*** Opening of Records shown ***

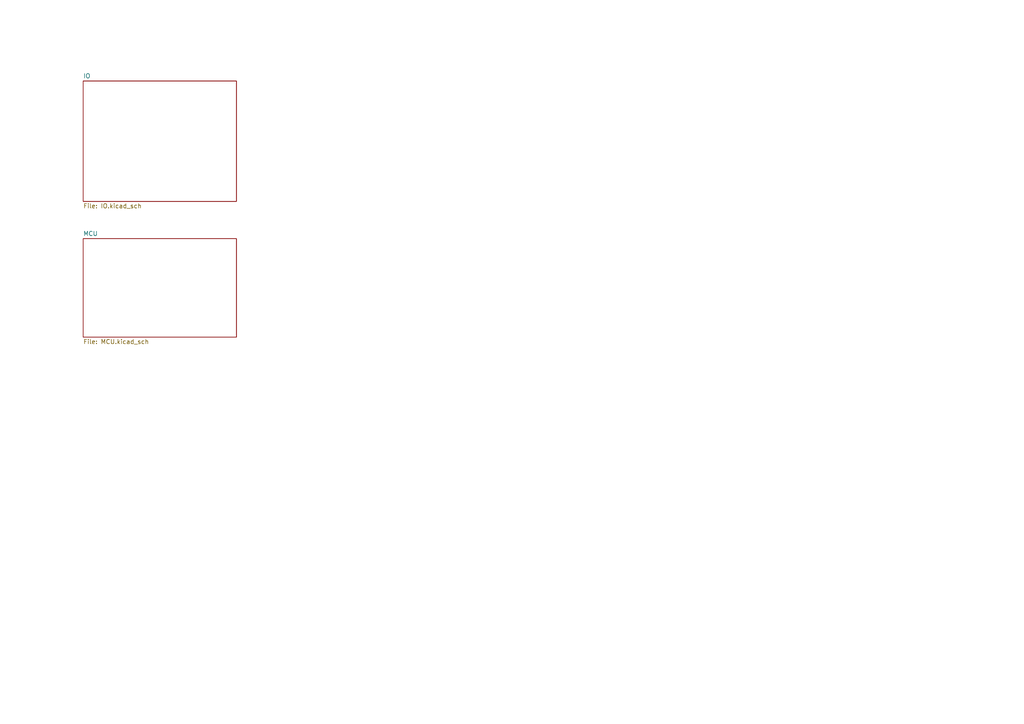
<source format=kicad_sch>
(kicad_sch (version 20230121) (generator eeschema)

  (uuid 7c910bf0-014b-41b7-a763-721819918159)

  (paper "A4")

  


  (sheet (at 24.13 69.215) (size 44.45 28.575) (fields_autoplaced)
    (stroke (width 0.1524) (type solid))
    (fill (color 0 0 0 0.0000))
    (uuid 164513ec-fa21-45a6-9c82-923a717b1a69)
    (property "Sheetname" "MCU" (at 24.13 68.5034 0)
      (effects (font (size 1.27 1.27)) (justify left bottom))
    )
    (property "Sheetfile" "MCU.kicad_sch" (at 24.13 98.3746 0)
      (effects (font (size 1.27 1.27)) (justify left top))
    )
    (instances
      (project "Ultra64_mk2"
        (path "/7c910bf0-014b-41b7-a763-721819918159" (page "3"))
      )
    )
  )

  (sheet (at 24.13 23.495) (size 44.45 34.925) (fields_autoplaced)
    (stroke (width 0.1524) (type solid))
    (fill (color 0 0 0 0.0000))
    (uuid 7528ab67-f745-474c-b4c8-385d5d5047ce)
    (property "Sheetname" "IO" (at 24.13 22.7834 0)
      (effects (font (size 1.27 1.27)) (justify left bottom))
    )
    (property "Sheetfile" "IO.kicad_sch" (at 24.13 59.0046 0)
      (effects (font (size 1.27 1.27)) (justify left top))
    )
    (instances
      (project "Ultra64_mk2"
        (path "/7c910bf0-014b-41b7-a763-721819918159" (page "2"))
      )
    )
  )

  (sheet_instances
    (path "/" (page "1"))
  )
)

</source>
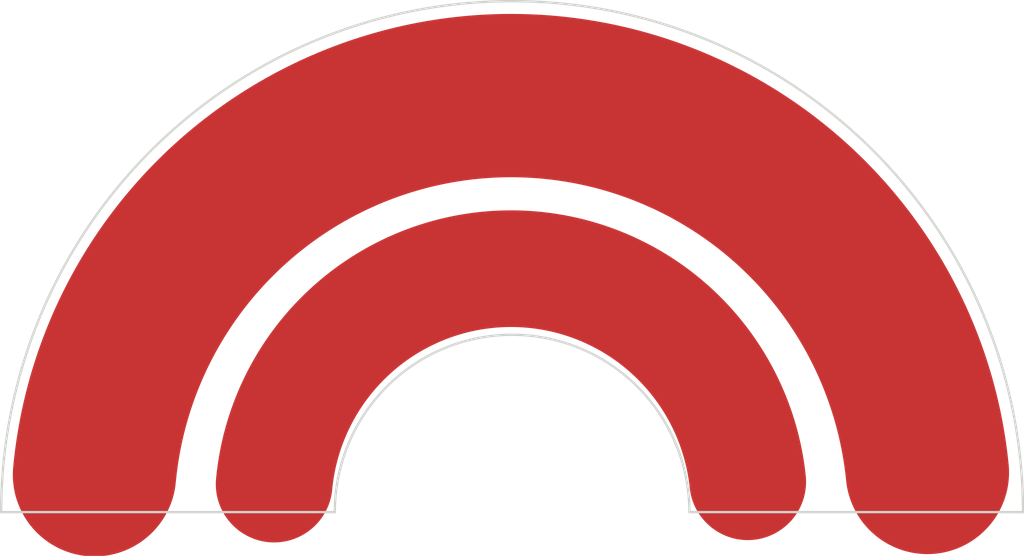
<source format=kicad_pcb>
(kicad_pcb (version 20211014) (generator pcbnew)

  (general
    (thickness 1.6)
  )

  (paper "A4")
  (layers
    (0 "F.Cu" signal)
    (31 "B.Cu" signal)
    (32 "B.Adhes" user "B.Adhesive")
    (33 "F.Adhes" user "F.Adhesive")
    (34 "B.Paste" user)
    (35 "F.Paste" user)
    (36 "B.SilkS" user "B.Silkscreen")
    (37 "F.SilkS" user "F.Silkscreen")
    (38 "B.Mask" user)
    (39 "F.Mask" user)
    (40 "Dwgs.User" user "User.Drawings")
    (41 "Cmts.User" user "User.Comments")
    (42 "Eco1.User" user "User.Eco1")
    (43 "Eco2.User" user "User.Eco2")
    (44 "Edge.Cuts" user)
    (45 "Margin" user)
    (46 "B.CrtYd" user "B.Courtyard")
    (47 "F.CrtYd" user "F.Courtyard")
    (48 "B.Fab" user)
    (49 "F.Fab" user)
    (50 "User.1" user)
    (51 "User.2" user)
    (52 "User.3" user)
    (53 "User.4" user)
    (54 "User.5" user)
    (55 "User.6" user)
    (56 "User.7" user)
    (57 "User.8" user)
    (58 "User.9" user)
  )

  (setup
    (pad_to_mask_clearance 0)
    (pcbplotparams
      (layerselection 0x0001000_7fffffff)
      (disableapertmacros false)
      (usegerberextensions false)
      (usegerberattributes true)
      (usegerberadvancedattributes true)
      (creategerberjobfile true)
      (svguseinch false)
      (svgprecision 6)
      (excludeedgelayer true)
      (plotframeref false)
      (viasonmask false)
      (mode 1)
      (useauxorigin false)
      (hpglpennumber 1)
      (hpglpenspeed 20)
      (hpglpendiameter 15.000000)
      (dxfpolygonmode true)
      (dxfimperialunits true)
      (dxfusepcbnewfont true)
      (psnegative false)
      (psa4output false)
      (plotreference true)
      (plotvalue true)
      (plotinvisibletext false)
      (sketchpadsonfab false)
      (subtractmaskfromsilk false)
      (outputformat 1)
      (mirror false)
      (drillshape 0)
      (scaleselection 1)
      (outputdirectory "D:/OneDrive - purdue.edu/Projects/Balun_Floating/SmallBoard/Outputs")
    )
  )

  (net 0 "")

  (gr_arc (start 122.5 48.7) (mid 140.304614 32.446913) (end 158.2 48.6) (layer "F.Cu") (width 7) (tstamp 09fef290-ad18-448f-b024-9ed55455333d))
  (gr_arc (start 130.2 49.1) (mid 140.304764 39.867082) (end 150.5 49) (layer "F.Cu") (width 5) (tstamp 65cb3240-c489-495d-8920-93a8a906a5f0))
  (gr_arc (start 118.5 50.3) (mid 140.4 28.4) (end 162.3 50.3) (layer "Edge.Cuts") (width 0.1) (tstamp 626679e8-6101-4722-ac57-5b8d9dab4c8b))
  (gr_line (start 162.3 50.3) (end 148 50.3) (layer "Edge.Cuts") (width 0.1) (tstamp 98fe4024-dd1f-4460-ab6c-997be1e2af2c))
  (gr_line (start 132.8 50.3) (end 118.5 50.3) (layer "Edge.Cuts") (width 0.1) (tstamp d70b07f0-7794-49ac-aab9-bba7744f562e))
  (gr_arc (start 132.8 50.3) (mid 140.4 42.7) (end 148 50.3) (layer "Edge.Cuts") (width 0.1) (tstamp efd79052-e146-4d61-9e0a-ba764a5a966b))

)

</source>
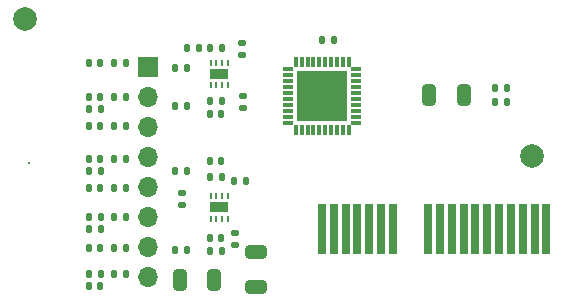
<source format=gbr>
%TF.GenerationSoftware,KiCad,Pcbnew,8.0.5*%
%TF.CreationDate,2024-11-05T15:42:22+00:00*%
%TF.ProjectId,ADE_Main_V4,4144455f-4d61-4696-9e5f-56342e6b6963,rev?*%
%TF.SameCoordinates,Original*%
%TF.FileFunction,Soldermask,Top*%
%TF.FilePolarity,Negative*%
%FSLAX46Y46*%
G04 Gerber Fmt 4.6, Leading zero omitted, Abs format (unit mm)*
G04 Created by KiCad (PCBNEW 8.0.5) date 2024-11-05 15:42:22*
%MOMM*%
%LPD*%
G01*
G04 APERTURE LIST*
G04 Aperture macros list*
%AMRoundRect*
0 Rectangle with rounded corners*
0 $1 Rounding radius*
0 $2 $3 $4 $5 $6 $7 $8 $9 X,Y pos of 4 corners*
0 Add a 4 corners polygon primitive as box body*
4,1,4,$2,$3,$4,$5,$6,$7,$8,$9,$2,$3,0*
0 Add four circle primitives for the rounded corners*
1,1,$1+$1,$2,$3*
1,1,$1+$1,$4,$5*
1,1,$1+$1,$6,$7*
1,1,$1+$1,$8,$9*
0 Add four rect primitives between the rounded corners*
20,1,$1+$1,$2,$3,$4,$5,0*
20,1,$1+$1,$4,$5,$6,$7,0*
20,1,$1+$1,$6,$7,$8,$9,0*
20,1,$1+$1,$8,$9,$2,$3,0*%
G04 Aperture macros list end*
%ADD10RoundRect,0.135000X-0.135000X-0.185000X0.135000X-0.185000X0.135000X0.185000X-0.135000X0.185000X0*%
%ADD11RoundRect,0.135000X0.135000X0.185000X-0.135000X0.185000X-0.135000X-0.185000X0.135000X-0.185000X0*%
%ADD12RoundRect,0.140000X0.140000X0.170000X-0.140000X0.170000X-0.140000X-0.170000X0.140000X-0.170000X0*%
%ADD13RoundRect,0.140000X-0.140000X-0.170000X0.140000X-0.170000X0.140000X0.170000X-0.140000X0.170000X0*%
%ADD14C,2.000000*%
%ADD15RoundRect,0.250000X0.650000X-0.325000X0.650000X0.325000X-0.650000X0.325000X-0.650000X-0.325000X0*%
%ADD16RoundRect,0.135000X0.185000X-0.135000X0.185000X0.135000X-0.185000X0.135000X-0.185000X-0.135000X0*%
%ADD17RoundRect,0.140000X0.170000X-0.140000X0.170000X0.140000X-0.170000X0.140000X-0.170000X-0.140000X0*%
%ADD18C,0.200000*%
%ADD19RoundRect,0.135000X-0.185000X0.135000X-0.185000X-0.135000X0.185000X-0.135000X0.185000X0.135000X0*%
%ADD20RoundRect,0.250000X-0.325000X-0.650000X0.325000X-0.650000X0.325000X0.650000X-0.325000X0.650000X0*%
%ADD21R,0.250000X0.500000*%
%ADD22R,1.600000X0.900000*%
%ADD23R,0.304800X0.812800*%
%ADD24R,0.812800X0.304800*%
%ADD25R,4.241800X4.241800*%
%ADD26RoundRect,0.250000X0.325000X0.650000X-0.325000X0.650000X-0.325000X-0.650000X0.325000X-0.650000X0*%
%ADD27R,1.700000X1.700000*%
%ADD28O,1.700000X1.700000*%
%ADD29R,0.700000X4.300000*%
G04 APERTURE END LIST*
D10*
%TO.C,R25*%
X-1510000Y27390000D03*
X-490000Y27390000D03*
%TD*%
D11*
%TO.C,R18*%
X-3390000Y27880000D03*
X-4410000Y27880000D03*
%TD*%
D10*
%TO.C,R5*%
X-9600000Y19200000D03*
X-8580000Y19200000D03*
%TD*%
D12*
%TO.C,C11*%
X-10780000Y37080000D03*
X-11740000Y37080000D03*
%TD*%
D13*
%TO.C,C13*%
X-1500000Y28710000D03*
X-540000Y28710000D03*
%TD*%
D12*
%TO.C,C3*%
X-10780000Y21410000D03*
X-11740000Y21410000D03*
%TD*%
D14*
%TO.C,FID1*%
X25781000Y29210000D03*
%TD*%
D11*
%TO.C,R9*%
X-3440000Y33440000D03*
X-4460000Y33440000D03*
%TD*%
D15*
%TO.C,C26*%
X2410000Y18075000D03*
X2410000Y21025000D03*
%TD*%
D16*
%TO.C,R20*%
X1250000Y37730000D03*
X1250000Y38750000D03*
%TD*%
D17*
%TO.C,C2*%
X-3860800Y25047000D03*
X-3860800Y26007000D03*
%TD*%
D12*
%TO.C,C7*%
X-10770000Y26480000D03*
X-11730000Y26480000D03*
%TD*%
D18*
%TO.C,TP1*%
X-16789400Y28600400D03*
%TD*%
D11*
%TO.C,R6*%
X-3430000Y21180000D03*
X-4450000Y21180000D03*
%TD*%
D10*
%TO.C,R1*%
X22654800Y34899600D03*
X23674800Y34899600D03*
%TD*%
D19*
%TO.C,R8*%
X1280000Y34240000D03*
X1280000Y33220000D03*
%TD*%
D12*
%TO.C,C4*%
X-10780000Y18150000D03*
X-11740000Y18150000D03*
%TD*%
D13*
%TO.C,C1*%
X22684800Y33782000D03*
X23644800Y33782000D03*
%TD*%
D14*
%TO.C,FID4*%
X-17119600Y40767000D03*
%TD*%
D10*
%TO.C,R26*%
X-1510000Y38280000D03*
X-490000Y38280000D03*
%TD*%
D12*
%TO.C,C16*%
X-2440000Y38310000D03*
X-3400000Y38310000D03*
%TD*%
D10*
%TO.C,R4*%
X-9600000Y21400000D03*
X-8580000Y21400000D03*
%TD*%
D12*
%TO.C,C12*%
X-10780000Y34170000D03*
X-11740000Y34170000D03*
%TD*%
D10*
%TO.C,R11*%
X-9600000Y23980000D03*
X-8580000Y23980000D03*
%TD*%
%TO.C,R24*%
X-1510000Y33820000D03*
X-490000Y33820000D03*
%TD*%
%TO.C,R14*%
X-9600000Y37070000D03*
X-8580000Y37070000D03*
%TD*%
%TO.C,R23*%
X-1510000Y21090000D03*
X-490000Y21090000D03*
%TD*%
D20*
%TO.C,C18*%
X17092400Y34340800D03*
X20042400Y34340800D03*
%TD*%
D10*
%TO.C,R10*%
X-9600000Y26500000D03*
X-8580000Y26500000D03*
%TD*%
%TO.C,R15*%
X-9600000Y34160000D03*
X-8580000Y34160000D03*
%TD*%
D11*
%TO.C,R21*%
X-10730000Y33160000D03*
X-11750000Y33160000D03*
%TD*%
D13*
%TO.C,C6*%
X-1500000Y32750000D03*
X-540000Y32750000D03*
%TD*%
D11*
%TO.C,R17*%
X-10720000Y22960000D03*
X-11740000Y22960000D03*
%TD*%
%TO.C,R7*%
X-10730000Y19200000D03*
X-11750000Y19200000D03*
%TD*%
D21*
%TO.C,U3*%
X-1430000Y35150000D03*
X-930000Y35150000D03*
X-430000Y35150000D03*
X70000Y35150000D03*
X70000Y37050000D03*
X-430000Y37050000D03*
X-930000Y37050000D03*
X-1430000Y37050000D03*
D22*
X-680000Y36100000D03*
%TD*%
D12*
%TO.C,C9*%
X-10780000Y31700000D03*
X-11740000Y31700000D03*
%TD*%
%TO.C,C10*%
X-10780000Y28940000D03*
X-11740000Y28940000D03*
%TD*%
D10*
%TO.C,R16*%
X570000Y27050000D03*
X1590000Y27050000D03*
%TD*%
D23*
%TO.C,U2*%
X10287000Y37160200D03*
X9779000Y37160200D03*
X9271000Y37160200D03*
X8788400Y37160200D03*
X8280400Y37160200D03*
X7772400Y37160200D03*
X7264400Y37160200D03*
X6781800Y37160200D03*
X6273800Y37160200D03*
X5765800Y37160200D03*
D24*
X5130800Y36525200D03*
X5130800Y36017200D03*
X5130800Y35509200D03*
X5130800Y35026600D03*
X5130800Y34518600D03*
X5130800Y34010600D03*
X5130800Y33502600D03*
X5130800Y33020000D03*
X5130800Y32512000D03*
X5130800Y32004000D03*
D23*
X5765800Y31369000D03*
X6273800Y31369000D03*
X6781800Y31369000D03*
X7264400Y31369000D03*
X7772400Y31369000D03*
X8280400Y31369000D03*
X8788400Y31369000D03*
X9271000Y31369000D03*
X9779000Y31369000D03*
X10287000Y31369000D03*
D24*
X10922000Y32004000D03*
X10922000Y32512000D03*
X10922000Y33020000D03*
X10922000Y33502600D03*
X10922000Y34010600D03*
X10922000Y34518600D03*
X10922000Y35026600D03*
X10922000Y35509200D03*
X10922000Y36017200D03*
X10922000Y36525200D03*
D25*
X8026400Y34264600D03*
%TD*%
D13*
%TO.C,C5*%
X-1500000Y22200000D03*
X-540000Y22200000D03*
%TD*%
D11*
%TO.C,R22*%
X-3440000Y36620000D03*
X-4460000Y36620000D03*
%TD*%
D10*
%TO.C,R12*%
X-9600000Y31690000D03*
X-8580000Y31690000D03*
%TD*%
D21*
%TO.C,U1*%
X-1430000Y23860000D03*
X-930000Y23860000D03*
X-430000Y23860000D03*
X70000Y23860000D03*
X70000Y25760000D03*
X-430000Y25760000D03*
X-930000Y25760000D03*
X-1430000Y25760000D03*
D22*
X-680000Y24810000D03*
%TD*%
D19*
%TO.C,R3*%
X650000Y22680000D03*
X650000Y21660000D03*
%TD*%
D11*
%TO.C,R19*%
X-10730000Y27900000D03*
X-11750000Y27900000D03*
%TD*%
%TO.C,R2*%
X8993600Y38963600D03*
X7973600Y38963600D03*
%TD*%
D10*
%TO.C,R13*%
X-9600000Y28930000D03*
X-8580000Y28930000D03*
%TD*%
D26*
%TO.C,C25*%
X-1105000Y18670000D03*
X-4055000Y18670000D03*
%TD*%
D12*
%TO.C,C8*%
X-10730000Y24000000D03*
X-11690000Y24000000D03*
%TD*%
D27*
%TO.C,J15*%
X-6750200Y36692980D03*
D28*
X-6750200Y34152980D03*
X-6750200Y31612980D03*
X-6750200Y29072980D03*
X-6750200Y26532980D03*
X-6750200Y23992980D03*
X-6750200Y21452980D03*
X-6750200Y18912980D03*
%TD*%
D29*
%TO.C,J2*%
X27000000Y23000000D03*
X26000000Y23000000D03*
X25000000Y23000000D03*
X24000000Y23000000D03*
X23000000Y23000000D03*
X22000000Y23000000D03*
X21000000Y23000000D03*
X20000000Y23000000D03*
X19000000Y23000000D03*
X18000000Y23000000D03*
X17000000Y23000000D03*
X14000000Y23000000D03*
X13000000Y23000000D03*
X12000000Y23000000D03*
X11000000Y23000000D03*
X10000000Y23000000D03*
X9000000Y23000000D03*
X8000000Y23000000D03*
%TD*%
M02*

</source>
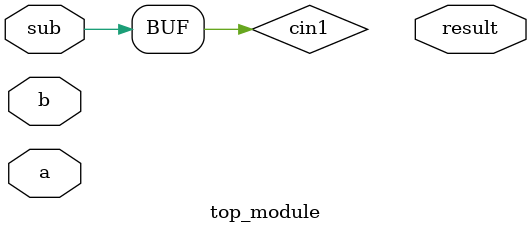
<source format=v>
module top_module(
    input [31:0] a,
    input [31:0] b,
    input sub,
    output [31:0] result
);

    wire cin1,cout1,cout2;
    wire [15:0] sum1,sum2;
    assign cin1 = sub;
    add16 ins1(a[15:0],b[15:0]^{16{sub}},cin1,sum1,cout1);
    add16 ins2(a[31:16],b[31:16]^{16{sub}},cout1,sum2,cout2);
    assign sum= {sum2,sum1};
    
endmodule

</source>
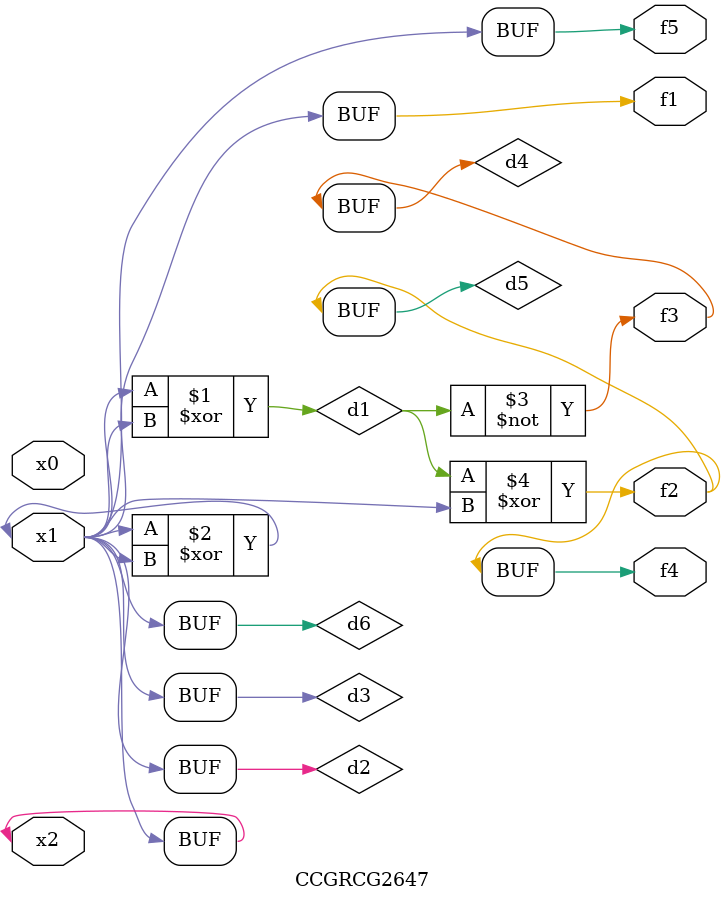
<source format=v>
module CCGRCG2647(
	input x0, x1, x2,
	output f1, f2, f3, f4, f5
);

	wire d1, d2, d3, d4, d5, d6;

	xor (d1, x1, x2);
	buf (d2, x1, x2);
	xor (d3, x1, x2);
	nor (d4, d1);
	xor (d5, d1, d2);
	buf (d6, d2, d3);
	assign f1 = d6;
	assign f2 = d5;
	assign f3 = d4;
	assign f4 = d5;
	assign f5 = d6;
endmodule

</source>
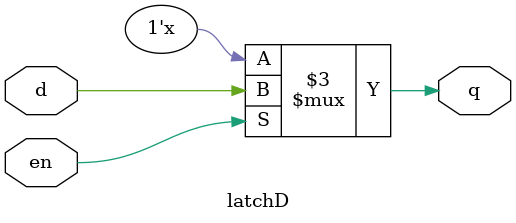
<source format=v>
module latchD(
    input d,
    input en,
    output reg q
);

always @* 
begin
    if(en)
        q = d;
end

endmodule
</source>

*** Close of Records shown ***

▶ **Task requirements**
Check each line above for the word "Sheetname", and copy the lines where it appears.

▶ **Exercise result**
    (property "Sheetname" "MCU" (at 24.13 68.5034 0)
    (property "Sheetname" "IO" (at 24.13 22.7834 0)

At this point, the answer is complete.